Published in the prominent scientific journal, Antimicrobial Agents and Chemotherapy, the experts have built a system, which measures antimicrobial activity, along with determining the mode of action of a new material.

"We've worked out an approach, which allows to in vivo determine not only the mode of action of new promising antimicrobial agents, but also their efficiency. Approach automation has allowed to analyze thousands of compounds per day," Ilya Osterman, Doctor of Chemical Sciences, a researcher of the Chemistry of Natural Compounds Department, at the Faculty of Chemistry of the Lomonosov Moscow State University, the author said.

"At the first stage there was elaborated a gene engineering design, which included two fluorescent proteins. First protein expression depended on the presence of protein synthesis inhibitors, while expression of the second one -- on the presence of DNA synthesis inhibitors. Afterwards, with the help of a hyperresponsive strain of coliform bacteria there was created a reporter, aimed at the detection of corresponding antibiotic types," Osterman shares, in an article by Eureka Alert.

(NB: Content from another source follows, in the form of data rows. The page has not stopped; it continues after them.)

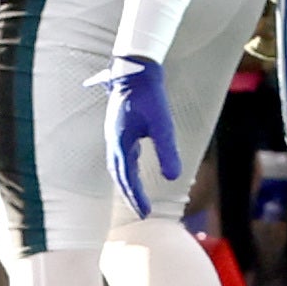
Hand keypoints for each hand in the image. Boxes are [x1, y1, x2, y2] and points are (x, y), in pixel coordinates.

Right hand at [97, 54, 184, 218]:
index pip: (127, 177)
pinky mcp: (119, 129)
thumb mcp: (163, 124)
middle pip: (119, 175)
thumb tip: (173, 178)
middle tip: (143, 213)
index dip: (136, 196)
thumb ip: (167, 150)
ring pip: (118, 166)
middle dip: (130, 195)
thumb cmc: (150, 96)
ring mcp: (114, 135)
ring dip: (127, 183)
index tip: (146, 213)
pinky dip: (127, 168)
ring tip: (137, 198)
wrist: (135, 72)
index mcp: (120, 142)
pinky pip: (121, 155)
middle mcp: (113, 141)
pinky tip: (135, 171)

The group created a reporter system based on genes, which code two fluorescent proteins: a far-red protein Katushka2S and RFP, a red fluorescent protein.

"So far, with the help of this approach we've analyzed more than 50 thousands of compounds, discovered new inhibitors of protein and DNA synthesis, which could become the basis of new germicides in the future. The process of screening will be continued," Osterman said further.

The breakthrough technique by the Russian scientists could potentially help solve the problem of the growing number of antibiotic-resistant bacteria.